After announcing his plan online Friday, some social-media users questioned Mr. Jaitly as to why he would have staff work on a project over the Thanksgiving weekend for no obvious purpose. Mr. Jaitly said his staff are salaried employees and are under no obligation to work on the project.
“Nobody was asked to do this,” he said. “People got energized.”
Zain Manji, co-founder at Lazer Technologies, which also builds apps and other digital products for clients, told The Globe Friday that his team is launching a similar hackathon.
“It’s voluntary by us and over the weekend – like a hackathon project,” he said in an e-mail. “Purely to show that, professionally speaking, an app like this should not cost as much as it did, and for the government to please consider other avenues or do more due diligence in the future.”
Mr. Manji and Mr. Jaitly spoke by phone Friday about potentially co-ordinating their efforts. They are both planning for their work to be open source, meaning it will be publicly accessible for free.
Mr. Jaitly said other Canadian tech-company leaders have reached out to him about a potential collaboration.
“I think the [Canadian technology] ecosystem is taking a look at this and saying ‘Hey, we can run this as an open source project,’” he said. “Team up together, community driven, and say, ‘Hey, government, stop wasting our money.’”

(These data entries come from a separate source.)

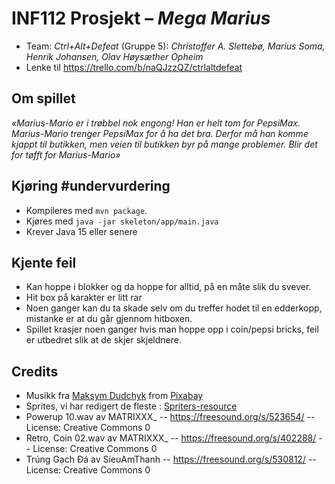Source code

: # INF112 Prosjekt – _Mega Marius_

- Team: _Ctrl+Alt+Defeat_ (Gruppe 5): _Christoffer A. Slettebø, Marius Soma, Henrik Johansen, Olav Høysæther Opheim_
- Lenke til https://trello.com/b/naQJzzQZ/ctrlaltdefeat

## Om spillet

_«Marius-Mario er i trøbbel nok engong! Han er helt tom for PepsiMax. Marius-Mario trenger PepsiMax for å ha det bra. Derfor må han komme kjappt til butikken, men veien til butikken byr på mange problemer. Blir det for tøfft for Marius-Mario»_

## Kjøring #undervurdering

- Kompileres med `mvn package`.
- Kjøres med `java -jar skeleton/app/main.java`
- Krever Java 15 eller senere

## Kjente feil

- Kan hoppe i blokker og da hoppe for alltid, på en måte slik du svever. 
- Hit box på karakter er litt rar
- Noen ganger kan du ta skade selv om du treffer hodet til en edderkopp, mistanke er at du går gjennom hitboxen.
- Spillet krasjer noen ganger hvis man hoppe opp i coin/pepsi bricks, feil er utbedret slik at de skjer skjeldnere. 

## Credits
- Musikk fra <a href="https://pixabay.com/users/white_records-32584949/?utm_source=link-attribution&utm_medium=referral&utm_campaign=music&utm_content=164702">Maksym Dudchyk</a> from <a href="https://pixabay.com//?utm_source=link-attribution&utm_medium=referral&utm_campaign=music&utm_content=164702">Pixabay</a>
- Sprites, vi har redigert de fleste : <a href= https://www.spriters-resource.com/nes/supermariobros/sheet/52571>Spriters-resource</a>
- Powerup 10.wav av MATRIXXX_ -- https://freesound.org/s/523654/ -- License: Creative Commons 0
- Retro, Coin 02.wav av MATRIXXX_ -- https://freesound.org/s/402288/ -- License: Creative Commons 0
- Trúng Gạch Đá av SieuAmThanh -- https://freesound.org/s/530812/ -- License: Creative Commons 0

ArriveCan was designed as a tool for travellers to upload their mandatory health information in relation to COVID-19 measures. It was expanded to allow users to answer customs and immigration questions up to 72 hours before flying into Canada.
While the government has announced that use of the app is no longer mandatory as of Sept. 30, it will continue to exist as a voluntary option.
A Globe and Mail analysis of federal contracts related to the ArriveCan app found that in addition to the higher price tag, the company that received the most federal work on the app – GCstrategies – has fewer than five employees. The Ottawa-area company told The Globe it is working with more than a dozen federal departments and delivers on its contracts through the use of more than 75 subcontractors. Neither the company nor the government will reveal the identity of the subcontractors, saying it is confidential third-party information.
Several tech leaders have told The Globe they question why the government would turn to such a company, rather than working directly with a Canadian firm that specializes in building apps.
The Globe reported Thursday that several Canadian tech leaders with experience building apps for major corporate clients said the $54-million price tag is outrageous and that most apps are built for less than $1-million.
Conservative MPs raised the tech leaders’ concerns about the app’s cost on several occasions during Friday’s Question Period in the House of Commons.
“What Canadians need is an about face from the Liberal government on its wasting of Canadian tax dollars, like it did on the $54-million ArriveCan app that tech experts are confounded by it costing more than a low seven figures at worst,” said Conservative MP Michael Barrett. “If Canadian tech experts do not know why it spent this much money, what we want to know, what Canadians want to know, is which Liberal insiders got rich on these contracts?”
Answering on behalf of the government, Liberal MP Anthony Housefather, who is parliamentary secretary to the Minister of Public Services and Procurement, defended the spending and said the cost covered a range of expenses.
“I will make no apology for an app that saved the lives of tens of thousands of Canadians. This was part of a global health strategy in order to protect Canadians,” he said. “Where the honourable member insinuated the price was entirely related to developing the app, that price related to development, accessibility, support, maintenance and multiple different contracts. It was not related just to the development of the app.”
NDP Leader Jagmeet Singh issued a statement on Twitter Friday describing the $54-million price tag as “beyond outrageous.”
“Where did the $54 million money go? And most importantly who profited from it?” he asked.